**Records for this task:**

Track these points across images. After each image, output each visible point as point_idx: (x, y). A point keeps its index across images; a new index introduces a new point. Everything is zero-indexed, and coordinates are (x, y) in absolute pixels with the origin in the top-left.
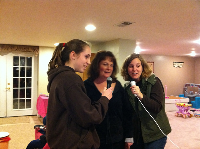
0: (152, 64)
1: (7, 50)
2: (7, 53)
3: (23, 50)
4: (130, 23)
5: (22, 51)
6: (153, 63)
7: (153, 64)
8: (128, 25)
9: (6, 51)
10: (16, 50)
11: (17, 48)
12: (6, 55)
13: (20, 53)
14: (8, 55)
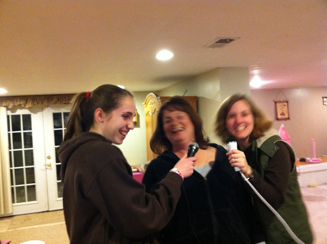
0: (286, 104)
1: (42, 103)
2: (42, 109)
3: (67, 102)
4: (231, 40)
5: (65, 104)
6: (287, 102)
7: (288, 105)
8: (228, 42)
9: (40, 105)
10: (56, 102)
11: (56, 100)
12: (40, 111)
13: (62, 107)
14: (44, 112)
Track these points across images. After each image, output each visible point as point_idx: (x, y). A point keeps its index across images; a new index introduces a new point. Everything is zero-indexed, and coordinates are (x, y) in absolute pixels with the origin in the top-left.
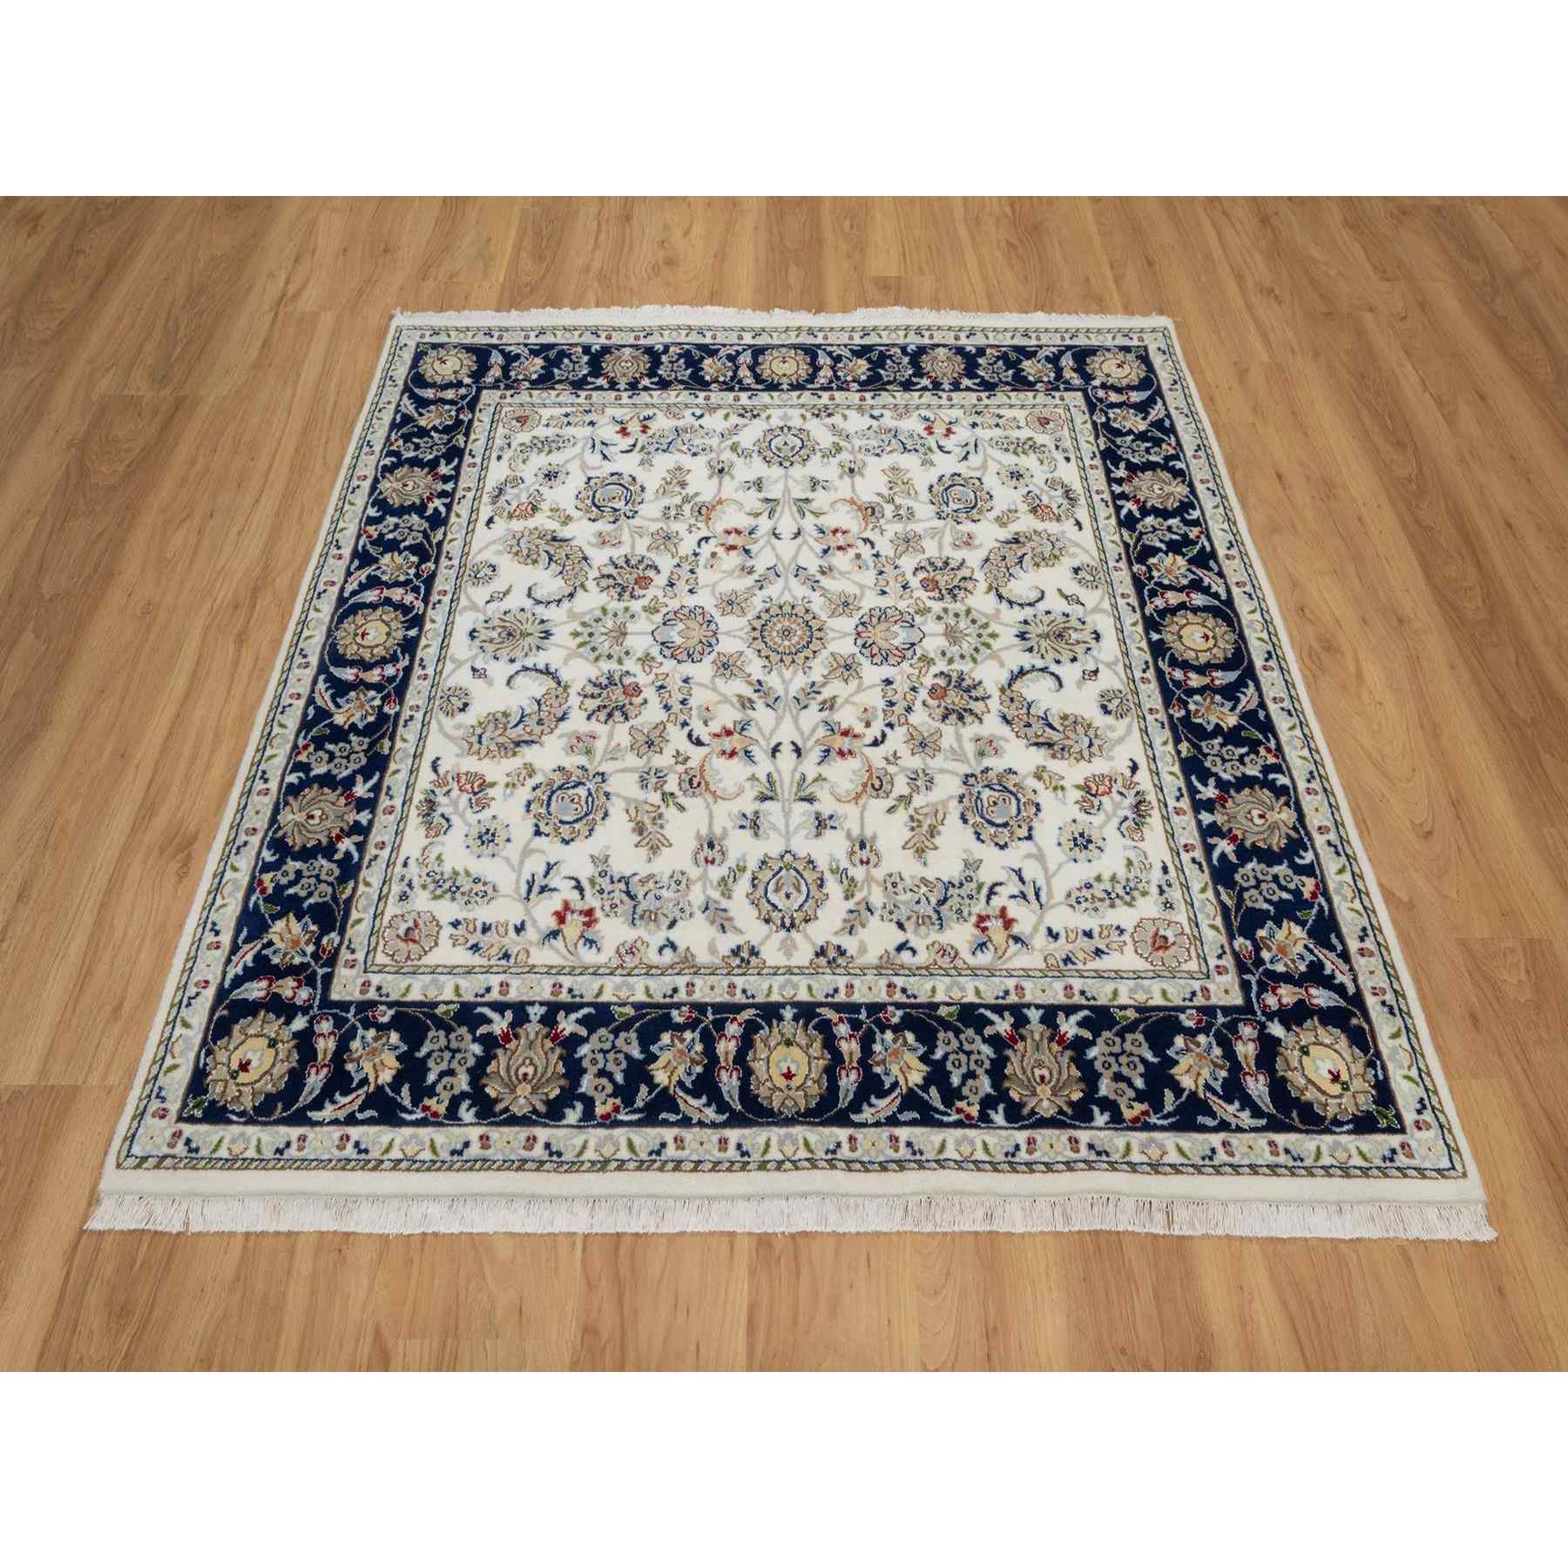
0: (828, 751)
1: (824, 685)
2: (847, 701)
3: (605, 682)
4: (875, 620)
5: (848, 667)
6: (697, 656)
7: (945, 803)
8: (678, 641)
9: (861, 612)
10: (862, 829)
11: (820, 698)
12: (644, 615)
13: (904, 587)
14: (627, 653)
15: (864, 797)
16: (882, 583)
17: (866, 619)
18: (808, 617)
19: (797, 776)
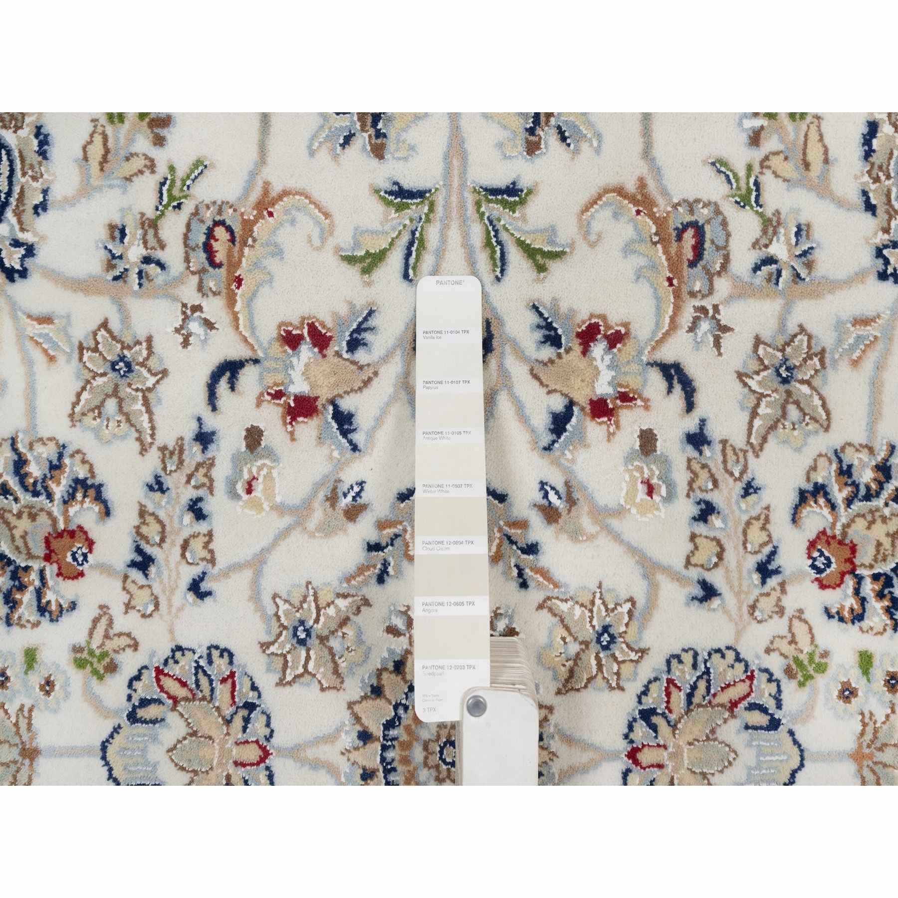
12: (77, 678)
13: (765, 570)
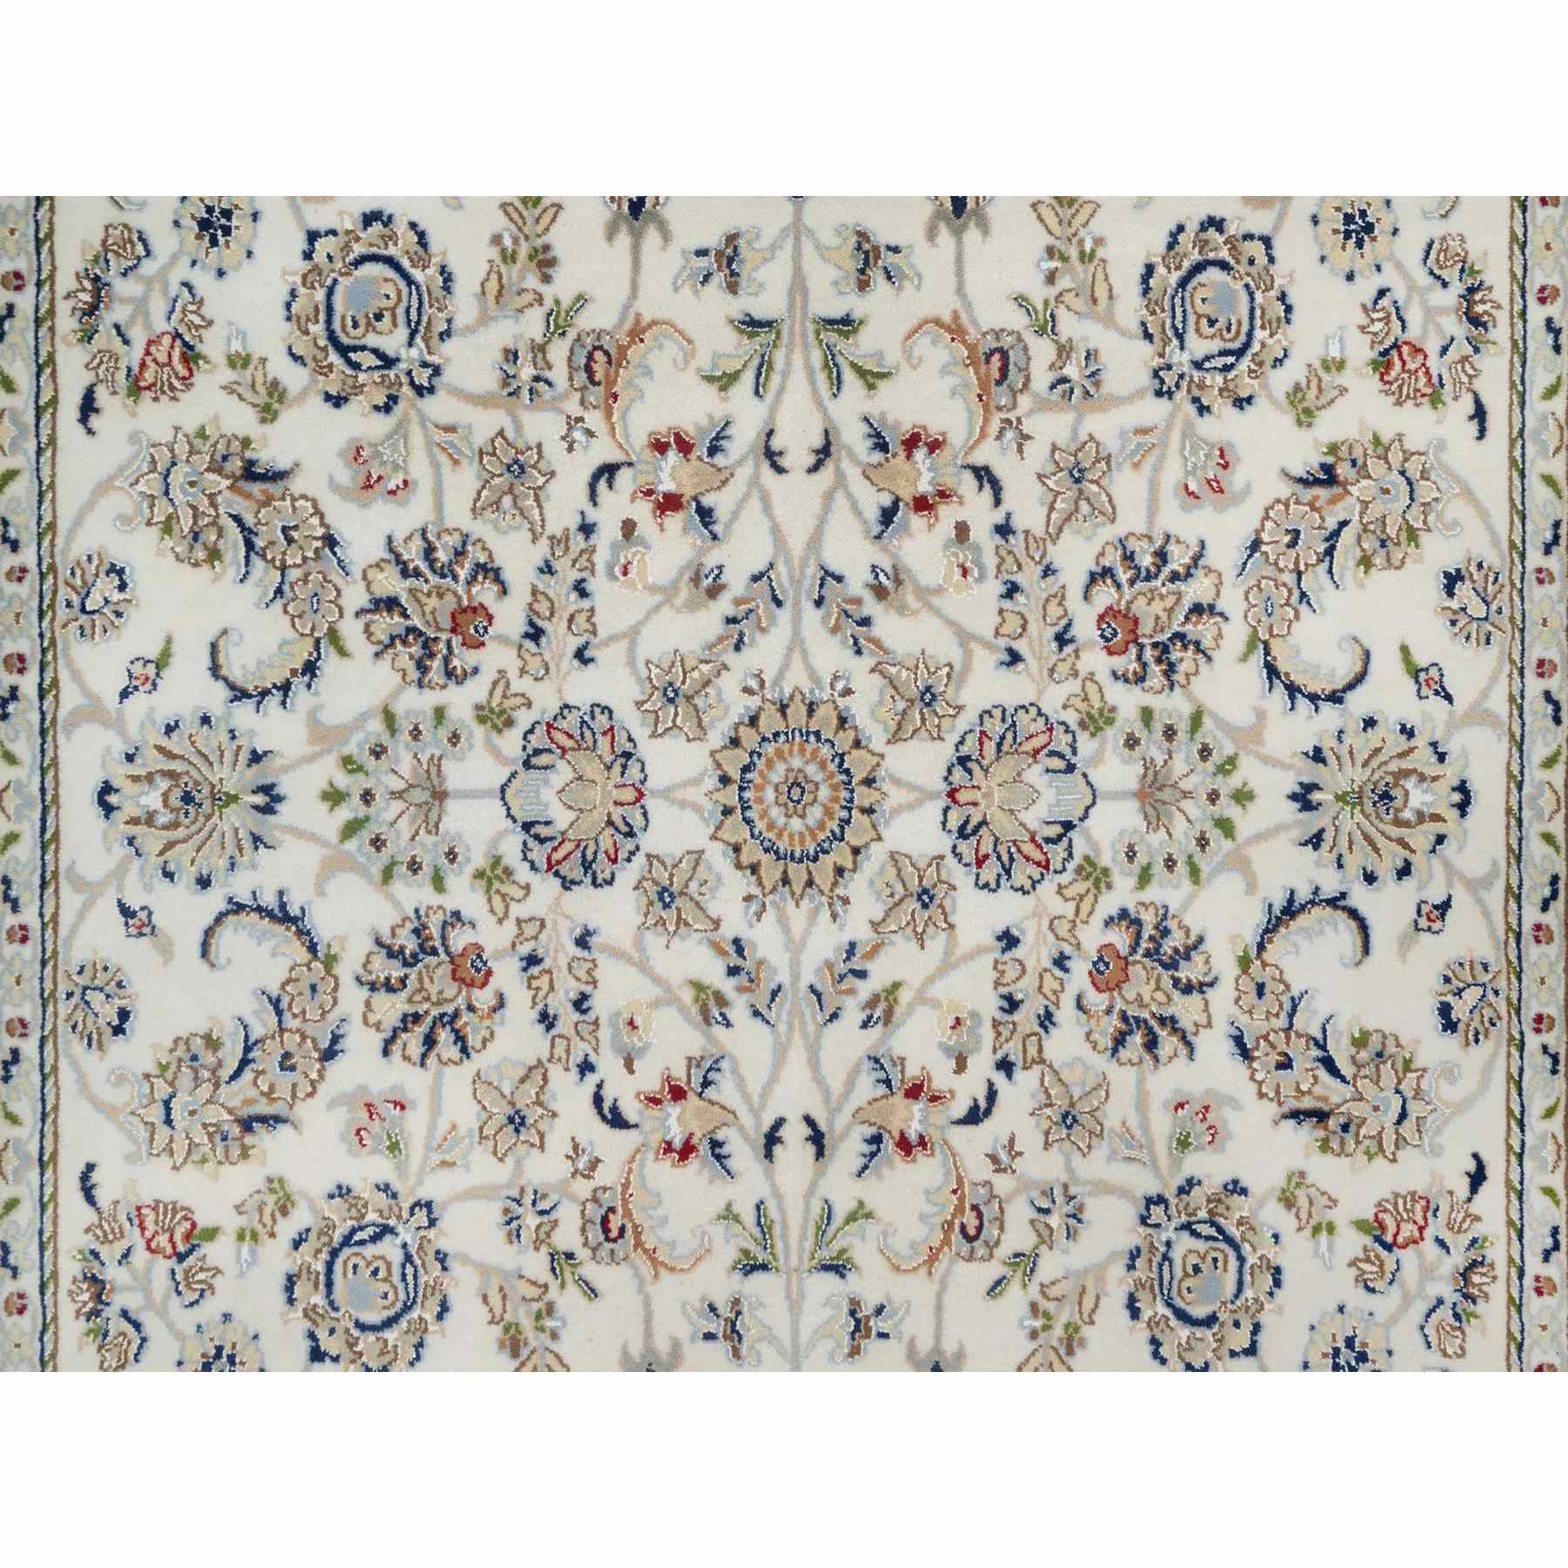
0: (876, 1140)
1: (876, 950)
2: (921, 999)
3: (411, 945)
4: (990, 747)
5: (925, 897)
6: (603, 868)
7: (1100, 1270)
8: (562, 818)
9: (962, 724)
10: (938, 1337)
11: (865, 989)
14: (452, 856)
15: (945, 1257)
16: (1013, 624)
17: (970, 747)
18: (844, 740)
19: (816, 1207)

**Work instructions:** Without any pictures, reproduce the lines from the first one in the material through the line that has "13: (20, 53)", exactly as they appear.

**Exercise response:**
Track these points across images. After each image, output each visible point as point_idx: (x, y). A point keeps its index across images; a new index introduces a new point. Everything is zero-indexed, and coordinates are (x, y) in absolute pixels with the origin in the top-left.
0: (152, 64)
1: (7, 50)
2: (7, 53)
3: (23, 50)
4: (130, 23)
5: (22, 51)
6: (153, 63)
7: (153, 64)
8: (128, 25)
9: (6, 51)
10: (16, 50)
11: (17, 48)
12: (6, 55)
13: (20, 53)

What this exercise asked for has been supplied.